By Bonny Ibhawoh,
The revolutions sweeping across the Arab world have shone a spotlight on the Gene Sharp, described as the author of the rule book on non-violent revolution. His book “From Dictatorship to Democracy” has been widely credited with guiding and inspiring the uprisings in Egypt and elsewhere in the Arab world.
Although the rest of the world is just discovering the influential work of this America academic and political theorist, many of those interested in matters of social justice and peace have long been familiar with his name and his work.
In the past couple of weeks both the New York Times and the BBC have done lengthy exposés on the life and work of Gene Sharp and how his 198 methods of non-violent revolution have shaped non-violent uprisings against autocratic rulers from Eastern Europe to South America to Middle East.
As one long familiar with the work of Gene Sharp, I would be the first to agree that Sharp’s theoretical and practical approach to non-violence indeed directly influenced the recent events we are witnessing.
But here is my problem with the way much of this has been reported.
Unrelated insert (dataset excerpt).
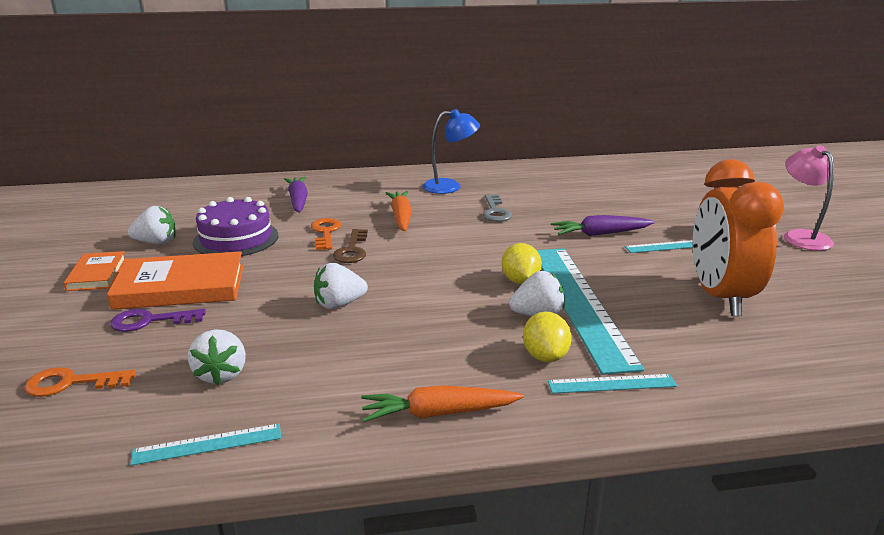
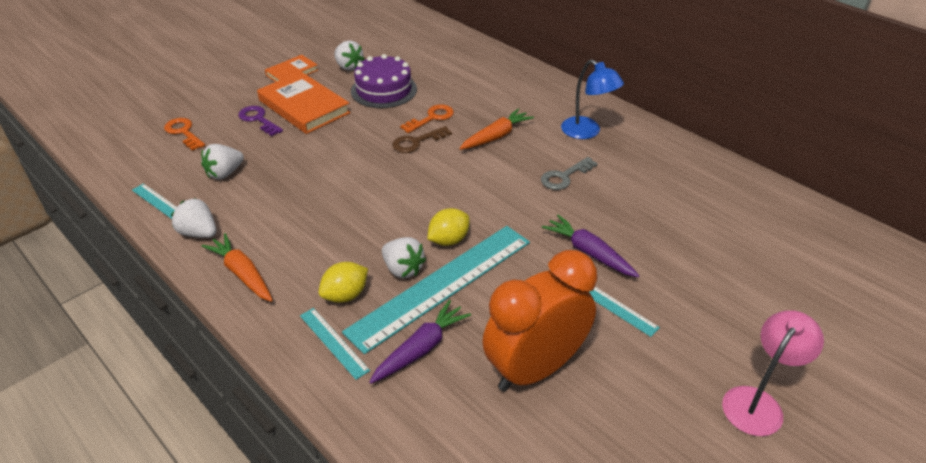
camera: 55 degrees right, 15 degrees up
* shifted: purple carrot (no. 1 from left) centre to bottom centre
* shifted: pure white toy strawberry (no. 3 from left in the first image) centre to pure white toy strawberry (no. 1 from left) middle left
Sharp is being made out as the “inventor” of the principles and strategies of non-violent revolution. It is a disservice to the work of this great intellectual. Even Sharp himself, I am sure, would object to such patronizing and aggrandizing representations of him and his work.
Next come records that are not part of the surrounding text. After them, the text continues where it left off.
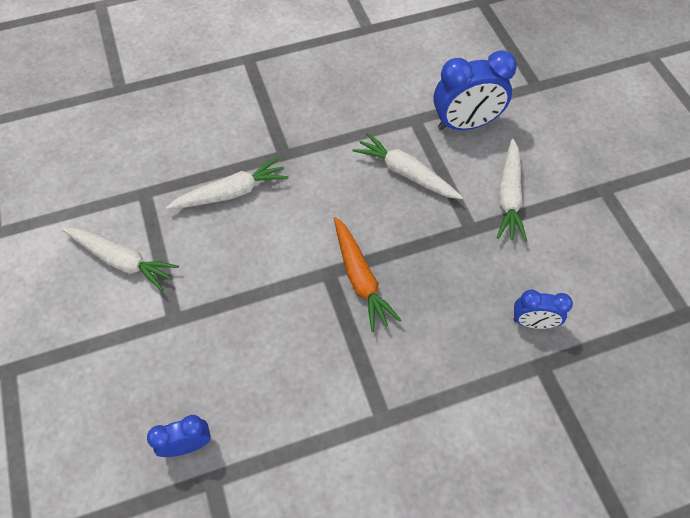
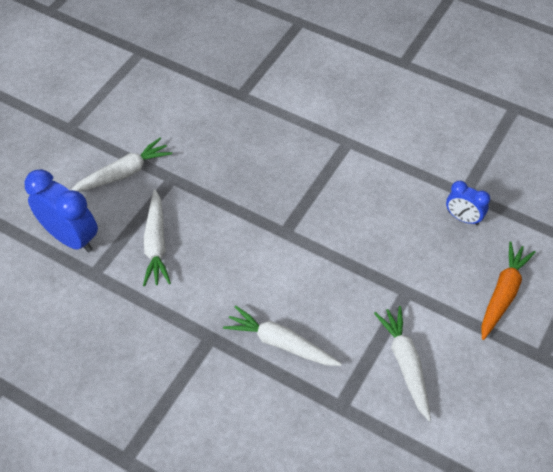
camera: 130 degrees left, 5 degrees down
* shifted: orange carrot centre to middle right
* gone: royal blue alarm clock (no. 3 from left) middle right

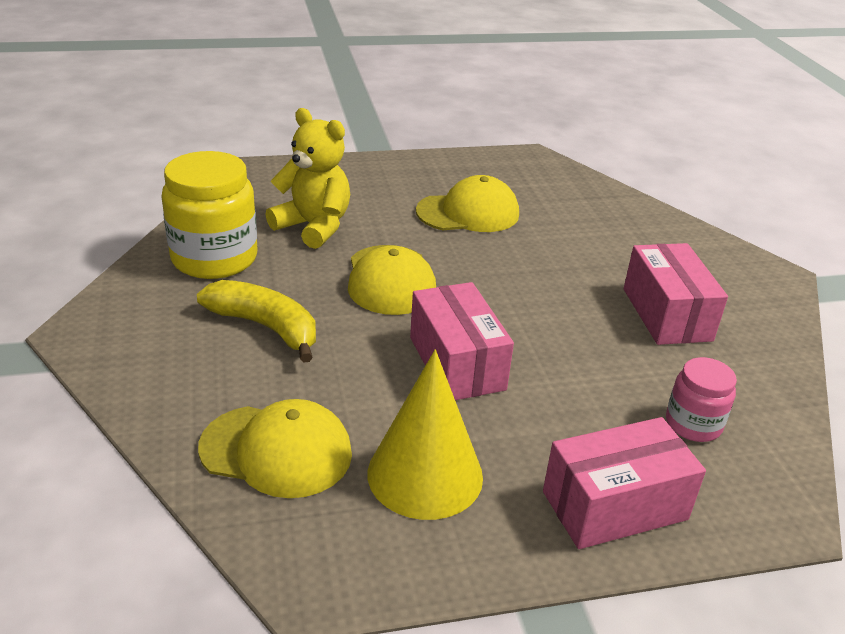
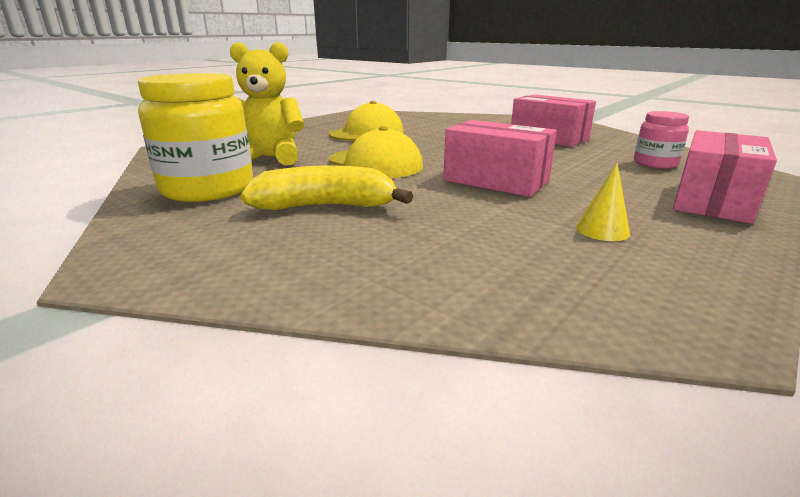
camera: 35 degrees left, 10 degrees down
* gone: yellow baseball cap (no. 1 from left) bottom left
* scaled: yellow solid cone bottom centre = middle right x0.44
Long before Sharp, there was Mahatma Gandhi’s Satyagraha and of course, MLK’s civil rights movement. Both men in their writing and actions outline concrete strategies for non-violent struggle. Mahatma Gandhi himself was influenced by ancient Hindu and Confucian principles of non-violence. Hindu traditions of passive constrains on recourse to violence shaped his strategies of dealing with British imperialism in India – from the idea of Ahmisa “non injury” to the defiant Salt Marches of the 1930s.
Satyagraha encapsulated non – violence in both theory and action. MLK, by his own admission, was influenced by Gandhi’s Satyagraha. Sharp too, was no doubt influenced by these earlier ideas and strategies.
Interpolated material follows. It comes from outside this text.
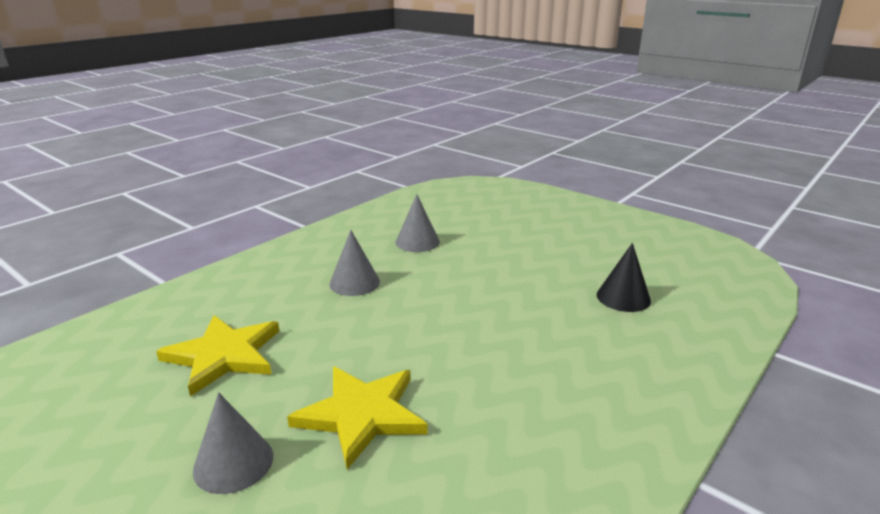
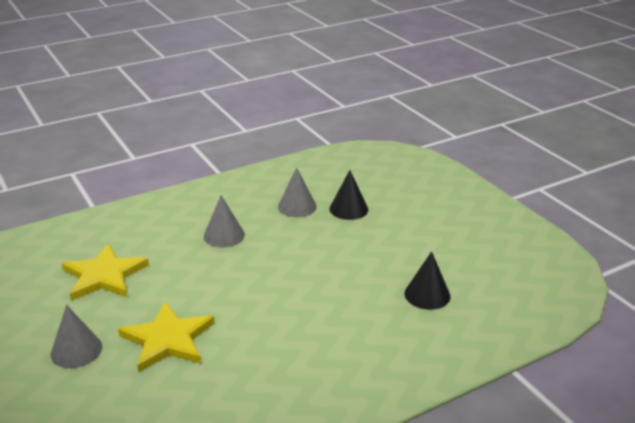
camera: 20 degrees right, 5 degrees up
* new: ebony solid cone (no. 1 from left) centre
Nonviolence as a principle and political strategy has a long history. We must not be blinded to this rich history by our quest for heroes and supermen to explain the current wave of non-violent uprisings.
The young Egyptians who stood their grounds in Tahrir square to topple a dictator are justified in their resentment of the suggestion that their revolution can be credited to one Western intellectual (as reported in the BBC story). They are rightly offended. Their non-violent struggle against tyranny and injustice follows a long tradition of human struggles for change through non-violence. It is tradition that no single man can be credited with.